This week we profile a recent publication in Cell Reports from the laboratory
of Dr. Michael Lee (pictured, front row right) at UMass Medical School.
Can you provide a brief overview of your lab’s current research focus?
We are a laboratory of “systems pharmacology”, meaning that we try to understand how drugs or drug combinations function. We apply this interest in the context of anti-cancer therapies with the aim of understanding and improving treatments for various types of cancer. Within this area, we are currently interested in three related topics: 1) mechanisms of regulation for non-apoptotic cell death, 2) mechanisms of action and mechanisms of resistance for common anti-cancer drugs, and 3) design principles in combination drug therapy.
What is the significance of the findings in this publication?
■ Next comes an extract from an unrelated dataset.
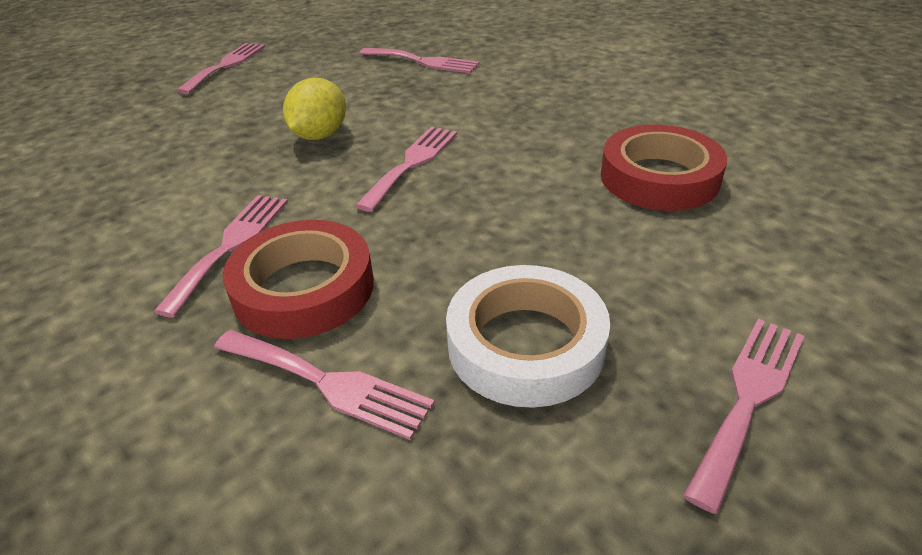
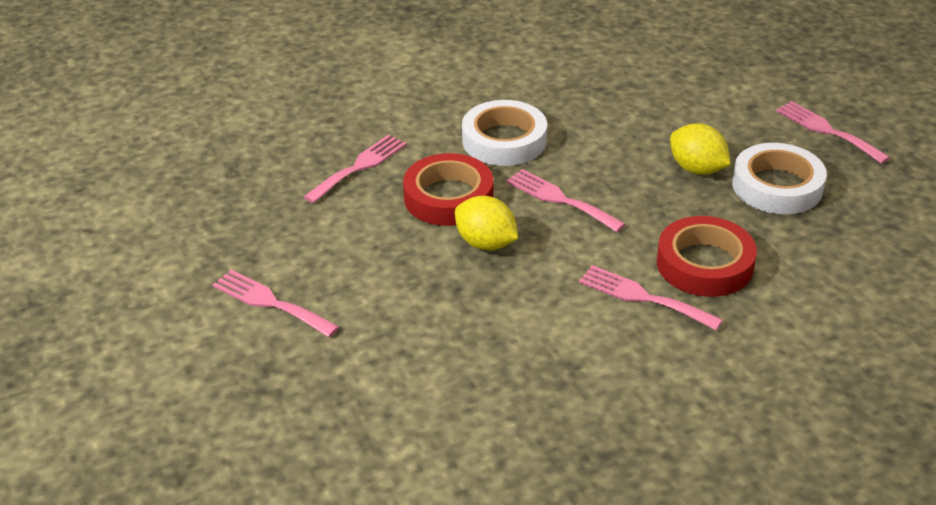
camera: 75 degrees left, 0 degrees up
(327, 383) = (793, 259): pink fork -> none
(508, 115) = (504, 140): none -> white tape
(528, 255) = (697, 169): none -> yellow lemon
(659, 177) = (628, 100): red tape -> red tape (448, 197)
In most cases, drugs are evaluated using a measurement called “relative viability” (live cells in drug treated vs. control conditions). This measurement doesn’t distinguish between responses that are due to inhibition of cell growth versus those that are due to activation of cell death, and it is generally unclear to what extent a drug is inducing these two phenotypes. In this study, we develop a new drug evaluation metric, called drug GRADE (growth rate-adjusted death). GRADE reports in a quantitative way the relative contribution of growth inhibition vs. cell death for a given drug response. Using this method we evaluated a panel of common anti-cancer drugs finding an unexpected range of diverse types of response. Essentially all conceivable responses were observed, including drugs that only activate cell death, drugs that only inhibit growth, and drugs that cause both of these but in varied proportions and with different timing. Importantly, the improved sensitivity and mechanistic resolution provided by our GRADE metric appears to capture cancer subtype-dependent drug sensitivities that are not captured using the traditional relative viability based measurement.
What are the next steps for this research?
Our next step is to use GRADE to improve our understanding of drug mechanisms of action. We found that GRADE varies across drugs, but did not vary between drugs that shared a common mechanism. Using this observation we are beginning to identify compounds that are misclassified and likely function in an unexpected manner. Additionally, we are finding genotypic variations that change GRADE. Based on this, we are using GRADE as a lens to explore how the genetic background of a cancer changes a drugs mechanism of action. We think that drug GRADE will be an important analytical tool for these and other applications in precision medicine and biomarker development.
This work was funded by:
This work was funded by the NIGMS/NIH and the American Cancer Society (ACS).